Starmer's New Homes Goal Is Unravelling as Housebuilding Slumps
Labour’s 1.5 million new homes target for this parliament is slipping out of reach, with recent data showing construction activity remains historically weak. In the first year of the current parliament, just 143,570 homes were built in England — less than half the annual rate needed to meet the government’s pledge according to recent data. The number of planning applications remains below the level required to deliver the target, despite recent increases in the second half of 2025 as reported.
Higher interest rates, increased construction costs, and stricter building regulations are cited as key barriers to development. Inflation has pushed up the costs of materials and labor, while post-Grenfell safety rules and energy-efficiency standards have added further expenses according to analysis. These factors have made housing projects more expensive and less viable for developers, slowing activity across the sector.
The government has introduced planning reforms to accelerate construction, including proposals for automatic approval of developments near transport hubs. These reforms aim to simplify the approval process and reduce delays from local opposition as detailed.
Why Did This Happen?

The government’s housing target requires an average of 44,850 planning applications each month to be approved and built. Yet, in 2025, the average was just 18,389 per month, with some improvement in the latter half of the year according to data. Even with the current trend, projections suggest the government will deliver only 806,000 homes by the end of the parliament, falling short by nearly 700,000 as projections indicate.
Developers cite a range of challenges, including limited access to affordable financing and rising project costs. While interest rates have started to fall, the cost of debt remains higher than pre-pandemic levels, making it harder for firms to fund large-scale projects according to financial analysis.
How Did Markets React?
The housing slump has contributed to broader economic weakness, with the UK economy growing just 0.1% in Q4 2025 according to GDP data.
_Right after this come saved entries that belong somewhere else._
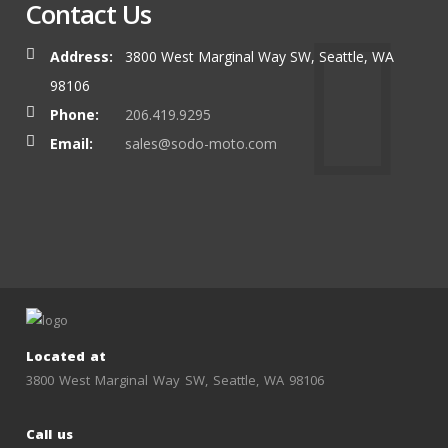
Contact Us
Address:
3800 West Marginal Way SW, Seattle, WA
98106
Phone:
206.419.9295
Email:
sales@sodo-moto.com
Located at
3800 West Marginal Way SW, Seattle, WA 98106
Call us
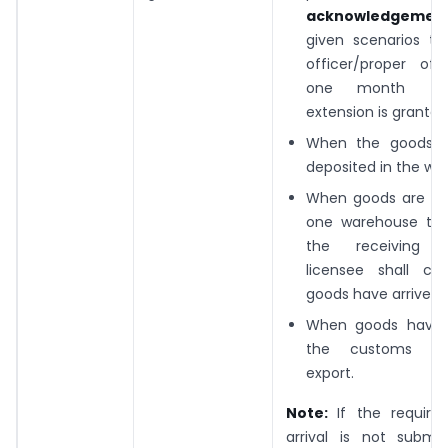
acknowledgemen
given scenarios
to
officer/proper off
one month (un
extension is granted
When the goods 
deposited in the wa
When goods are m
one warehouse to 
the receiving w
licensee shall co
goods have arrived.
When goods have a
the customs sta
export.
Note:
If the require
arrival is not submit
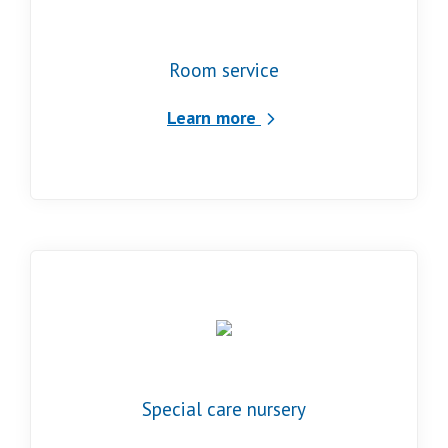
Room service
Learn more
Special care nursery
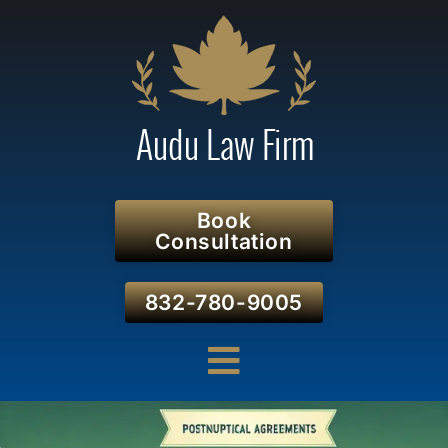
Book
Consultation
832-780-9005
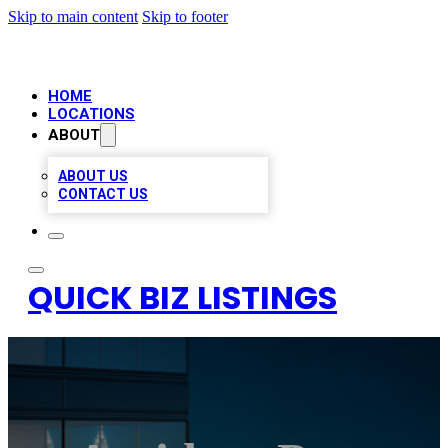
Skip to main content
Skip to footer
HOME
LOCATIONS
ABOUT
ABOUT US
CONTACT US
QUICK BIZ LISTINGS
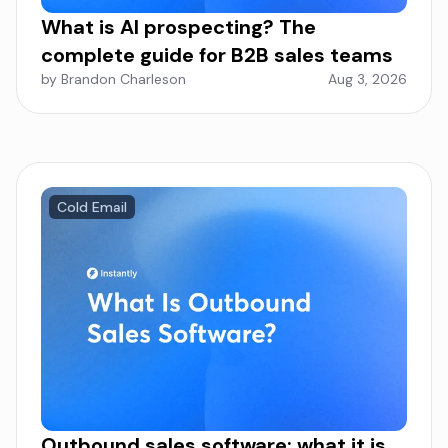
What is AI prospecting? The
complete guide for B2B sales teams
by Brandon Charleson
Aug 3, 2026
Cold Email
Outbound sales software: what it is,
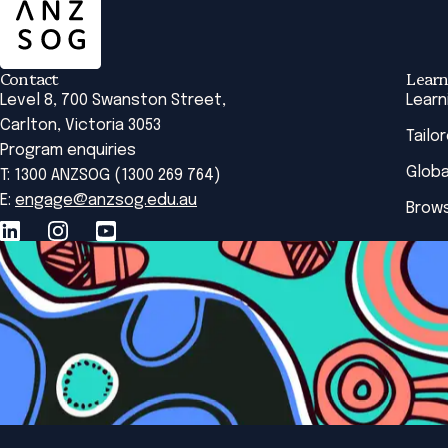
Contact
Learn
Level 8, 700 Swanston Street,
Learn
Carlton, Victoria 3053
Tailo
Program enquiries
Globa
T: 1300 ANZSOG (1300 269 764)
E:
engage@anzsog.edu.au
Brows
This has reinforced expectations for further Bank of England rate cuts in 2026, as market participants see monetary easing as a potential catalyst for economic growth as market analysis shows.
The housing market’s underperformance has also affected related sectors. Construction activity in Q4 2025 declined, with the sector contributing less to overall GDP as reported. This has raised concerns among investors about the pace of economic recovery and the long-term viability of the housing market as a driver of growth.
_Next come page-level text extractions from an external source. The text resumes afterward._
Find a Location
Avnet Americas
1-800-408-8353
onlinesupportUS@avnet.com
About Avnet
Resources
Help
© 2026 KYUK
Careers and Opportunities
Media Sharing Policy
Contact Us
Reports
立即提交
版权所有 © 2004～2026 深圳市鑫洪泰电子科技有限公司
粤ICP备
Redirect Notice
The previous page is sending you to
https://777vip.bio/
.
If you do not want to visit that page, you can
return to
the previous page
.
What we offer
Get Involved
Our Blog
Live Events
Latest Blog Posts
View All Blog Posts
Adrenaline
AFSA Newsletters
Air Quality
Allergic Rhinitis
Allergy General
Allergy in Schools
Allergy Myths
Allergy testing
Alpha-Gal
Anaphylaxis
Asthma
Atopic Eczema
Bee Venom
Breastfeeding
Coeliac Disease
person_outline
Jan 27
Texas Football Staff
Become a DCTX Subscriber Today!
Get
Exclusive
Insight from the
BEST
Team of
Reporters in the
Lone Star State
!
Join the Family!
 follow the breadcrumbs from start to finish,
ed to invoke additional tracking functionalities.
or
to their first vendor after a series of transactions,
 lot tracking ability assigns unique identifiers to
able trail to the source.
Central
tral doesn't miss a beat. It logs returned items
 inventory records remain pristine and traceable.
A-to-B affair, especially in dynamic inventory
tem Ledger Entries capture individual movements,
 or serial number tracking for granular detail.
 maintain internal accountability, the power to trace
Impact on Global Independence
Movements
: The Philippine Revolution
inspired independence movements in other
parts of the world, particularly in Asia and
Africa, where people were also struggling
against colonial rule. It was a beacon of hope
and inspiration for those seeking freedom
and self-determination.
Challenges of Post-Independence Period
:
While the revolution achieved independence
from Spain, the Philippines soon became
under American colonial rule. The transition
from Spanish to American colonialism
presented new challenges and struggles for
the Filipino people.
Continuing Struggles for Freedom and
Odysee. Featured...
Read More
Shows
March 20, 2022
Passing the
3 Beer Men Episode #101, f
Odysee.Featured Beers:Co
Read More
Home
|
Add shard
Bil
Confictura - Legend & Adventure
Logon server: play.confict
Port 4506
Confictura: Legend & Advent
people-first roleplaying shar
What Are Analysts Watching Next?
Policy developments and construction activity in 2026 will be closely watched by investors and analysts. The government’s proposed changes to the National Planning Policy Framework are seen as a key test of its commitment to deliver on the housing target according to analysis. Automatic approval for mid-rise developments near transport hubs could unlock a significant number of new projects, but opposition from local residents remains a risk as noted.
Market observers are also looking at the economic impact of housing shortfalls. With the housing sector contributing less to growth, the government’s focus on social housing and investment in new infrastructure will be scrutinized according to market observers. The creation of a National Housing Bank and increased funding for affordable housing programs are seen as potential tools to address the gap as proposed.
Overall, the housing shortfall is likely to remain a key issue for the government as it seeks to balance affordability, economic growth, and political pressures from both supporters and critics.